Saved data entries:
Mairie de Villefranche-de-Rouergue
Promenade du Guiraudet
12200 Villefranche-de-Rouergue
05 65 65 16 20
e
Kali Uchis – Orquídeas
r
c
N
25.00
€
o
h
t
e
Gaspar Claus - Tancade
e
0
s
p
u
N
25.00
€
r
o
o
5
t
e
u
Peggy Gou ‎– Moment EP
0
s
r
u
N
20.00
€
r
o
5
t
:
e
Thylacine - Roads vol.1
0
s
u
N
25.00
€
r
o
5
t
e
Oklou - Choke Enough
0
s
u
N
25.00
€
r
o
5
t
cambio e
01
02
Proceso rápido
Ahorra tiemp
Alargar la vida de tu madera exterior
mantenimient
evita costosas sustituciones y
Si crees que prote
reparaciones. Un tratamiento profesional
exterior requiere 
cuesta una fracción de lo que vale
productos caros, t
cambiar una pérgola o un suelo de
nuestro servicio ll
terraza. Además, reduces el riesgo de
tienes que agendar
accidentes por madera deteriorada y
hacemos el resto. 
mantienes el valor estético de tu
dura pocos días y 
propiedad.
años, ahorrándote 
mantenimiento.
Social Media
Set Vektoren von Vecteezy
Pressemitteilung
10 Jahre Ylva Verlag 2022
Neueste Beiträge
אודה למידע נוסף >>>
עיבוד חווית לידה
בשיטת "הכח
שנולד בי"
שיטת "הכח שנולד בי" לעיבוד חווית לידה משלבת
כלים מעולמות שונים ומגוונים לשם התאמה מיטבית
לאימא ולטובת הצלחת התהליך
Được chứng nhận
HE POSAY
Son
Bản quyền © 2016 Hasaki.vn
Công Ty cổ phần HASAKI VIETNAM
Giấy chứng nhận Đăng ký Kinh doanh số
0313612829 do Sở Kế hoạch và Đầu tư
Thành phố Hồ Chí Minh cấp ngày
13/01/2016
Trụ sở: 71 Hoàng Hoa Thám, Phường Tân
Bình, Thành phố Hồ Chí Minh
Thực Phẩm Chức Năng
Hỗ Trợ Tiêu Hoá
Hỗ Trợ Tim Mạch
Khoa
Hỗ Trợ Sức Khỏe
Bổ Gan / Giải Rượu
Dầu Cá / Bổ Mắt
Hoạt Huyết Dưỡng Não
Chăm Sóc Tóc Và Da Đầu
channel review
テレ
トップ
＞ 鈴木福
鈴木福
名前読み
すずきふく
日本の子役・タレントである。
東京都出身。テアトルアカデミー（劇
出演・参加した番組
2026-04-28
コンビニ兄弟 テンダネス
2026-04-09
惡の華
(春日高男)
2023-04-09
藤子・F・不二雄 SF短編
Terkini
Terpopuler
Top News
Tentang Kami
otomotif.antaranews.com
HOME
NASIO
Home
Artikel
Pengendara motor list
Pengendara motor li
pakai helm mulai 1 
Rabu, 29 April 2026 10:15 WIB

# WORK REQUIRED:
Update the entries from the start through the line containing "Tentang Kami", inclusive, so that "Social Media" becomes "Social Networks", keeping everything else as it is.

# REPLY TO THE TASK:
Mairie de Villefranche-de-Rouergue
Promenade du Guiraudet
12200 Villefranche-de-Rouergue
05 65 65 16 20
e
Kali Uchis – Orquídeas
r
c
N
25.00
€
o
h
t
e
Gaspar Claus - Tancade
e
0
s
p
u
N
25.00
€
r
o
o
5
t
e
u
Peggy Gou ‎– Moment EP
0
s
r
u
N
20.00
€
r
o
5
t
:
e
Thylacine - Roads vol.1
0
s
u
N
25.00
€
r
o
5
t
e
Oklou - Choke Enough
0
s
u
N
25.00
€
r
o
5
t
cambio e
01
02
Proceso rápido
Ahorra tiemp
Alargar la vida de tu madera exterior
mantenimient
evita costosas sustituciones y
Si crees que prote
reparaciones. Un tratamiento profesional
exterior requiere 
cuesta una fracción de lo que vale
productos caros, t
cambiar una pérgola o un suelo de
nuestro servicio ll
terraza. Además, reduces el riesgo de
tienes que agendar
accidentes por madera deteriorada y
hacemos el resto. 
mantienes el valor estético de tu
dura pocos días y 
propiedad.
años, ahorrándote 
mantenimiento.
Social Networks
Set Vektoren von Vecteezy
Pressemitteilung
10 Jahre Ylva Verlag 2022
Neueste Beiträge
אודה למידע נוסף >>>
עיבוד חווית לידה
בשיטת "הכח
שנולד בי"
שיטת "הכח שנולד בי" לעיבוד חווית לידה משלבת
כלים מעולמות שונים ומגוונים לשם התאמה מיטבית
לאימא ולטובת הצלחת התהליך
Được chứng nhận
HE POSAY
Son
Bản quyền © 2016 Hasaki.vn
Công Ty cổ phần HASAKI VIETNAM
Giấy chứng nhận Đăng ký Kinh doanh số
0313612829 do Sở Kế hoạch và Đầu tư
Thành phố Hồ Chí Minh cấp ngày
13/01/2016
Trụ sở: 71 Hoàng Hoa Thám, Phường Tân
Bình, Thành phố Hồ Chí Minh
Thực Phẩm Chức Năng
Hỗ Trợ Tiêu Hoá
Hỗ Trợ Tim Mạch
Khoa
Hỗ Trợ Sức Khỏe
Bổ Gan / Giải Rượu
Dầu Cá / Bổ Mắt
Hoạt Huyết Dưỡng Não
Chăm Sóc Tóc Và Da Đầu
channel review
テレ
トップ
＞ 鈴木福
鈴木福
名前読み
すずきふく
日本の子役・タレントである。
東京都出身。テアトルアカデミー（劇
出演・参加した番組
2026-04-28
コンビニ兄弟 テンダネス
2026-04-09
惡の華
(春日高男)
2023-04-09
藤子・F・不二雄 SF短編
Terkini
Terpopuler
Top News
Tentang Kami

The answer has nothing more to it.